— TEXT SECTION —
◆ ◆ ◆ ◆ ◆
Mr. Elliott of Los Angeles is a political hack, unillusioned, practical, alert. He managed Senator McAdoo's successful campaign in 1932. Perceiving how ebullient Sheridan Downey from northern California (Atherton, hard by Herbert Hoover's Palo Alto) had run ahead of Author Sinclair in the EPIC campaign, Jackson Elliott cocked an eye at him for 1938 because he knew where lay the biggest unstaked bloc of votes for that yearamong EPIC and Townsend-conscious oldsters.
Franklin Roosevelt refers to the leaders of such movements as the "lunatic fringe." Their lunacy, if such it is, is ever among human beings, the urge of Something for Nothing. The moon which causes that lunacy may be the earth's satellite or human evolution, but the moon is powerful. It has created a tide in the affairs of men which this year crested in California under the name of "Thirty Dollars Every Thursday," alias "Ham & Eggs." Under this scheme the State would give everyone aged 50 or more $30 of State scrip every Thursday and retire the scrip with a 2¢ weekly stamp tax on every warrant issued.
Across the country, as smart Jackson Elliott could see, the pension wave had lesser crests, and in California spring tide seemed at hand. California the wonderland, California the rugged and golden, lies at that edge of the continent where the migrations that made the nation ended. There the last vanguard of pioneers halted and the rearguard of sick, halt, lame, blind, crooked and crazy have caught up. It is a home of saints and scoundrels, heroines and houris. There since Depression I has grown up a strange society in which men born in the great open spaces and hardshells with their feet two generations planted were artificially mixed with sunkist visitors and moonstruck social freaks.
Green Cheese. If the political potency of pension promises is the result of lunacy, then California is not alone in being moonstruck. Lee ("Pass the Biscuits Pappy") O'Daniel demonstrated the stump value of old age pensions in winning the Democratic nomination (virtual election) for Governor of Texas. Colorado is going gently broke because its promisers tried to give the oldsters too much ($45 a month). Last week Franklin Roosevelt, the smartest politician in the big U. S., recommended that the Social Security Act should be revised to extend its benefits to another 16,000,000.
◆ ◆ ◆ ◆ ◆
— GIVEN DATA —
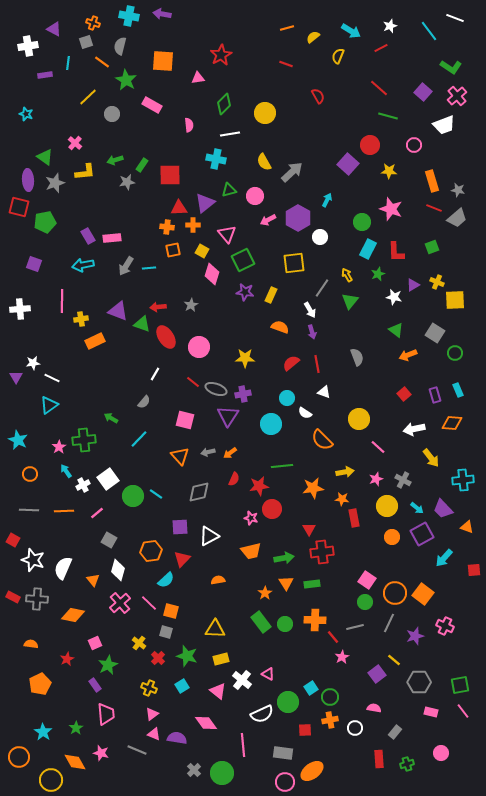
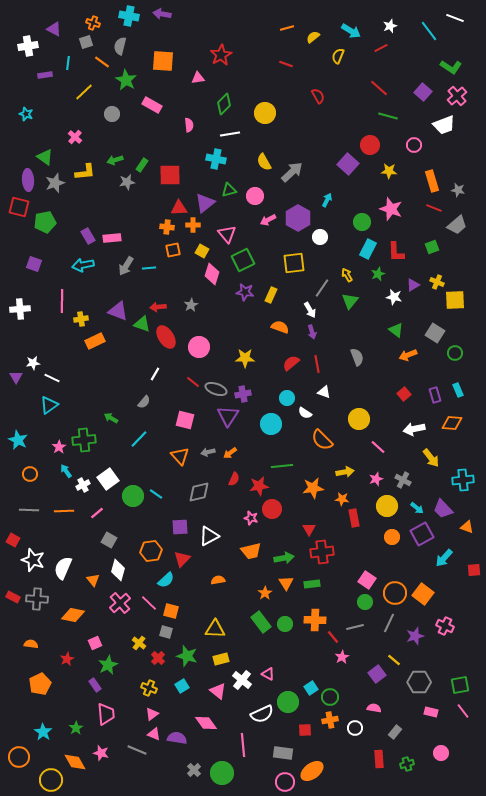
yellow line at (88, 97): moved 4 px left, 5 px up
pink cross at (75, 143): moved 6 px up
gray trapezoid at (457, 218): moved 7 px down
◆ ◆ ◆ ◆ ◆
— PARTS OF THE EXERCISE —
1. In the pension text, how much State scrip would the "Thirty Dollars Every Thursday" scheme give each person aged 50 or more every Thursday?
2. Please write down the stretch of the pension text from "Across the country, as" through "moonstruck social freaks.".

— SOLUTIONS —
1. $30 of State scrip.

2.
Across the country, as smart Jackson Elliott could see, the pension wave had lesser crests, and in California spring tide seemed at hand. California the wonderland, California the rugged and golden, lies at that edge of the continent where the migrations that made the nation ended. There the last vanguard of pioneers halted and the rearguard of sick, halt, lame, blind, crooked and crazy have caught up. It is a home of saints and scoundrels, heroines and houris. There since Depression I has grown up a strange society in which men born in the great open spaces and hardshells with their feet two generations planted were artificially mixed with sunkist visitors and moonstruck social freaks.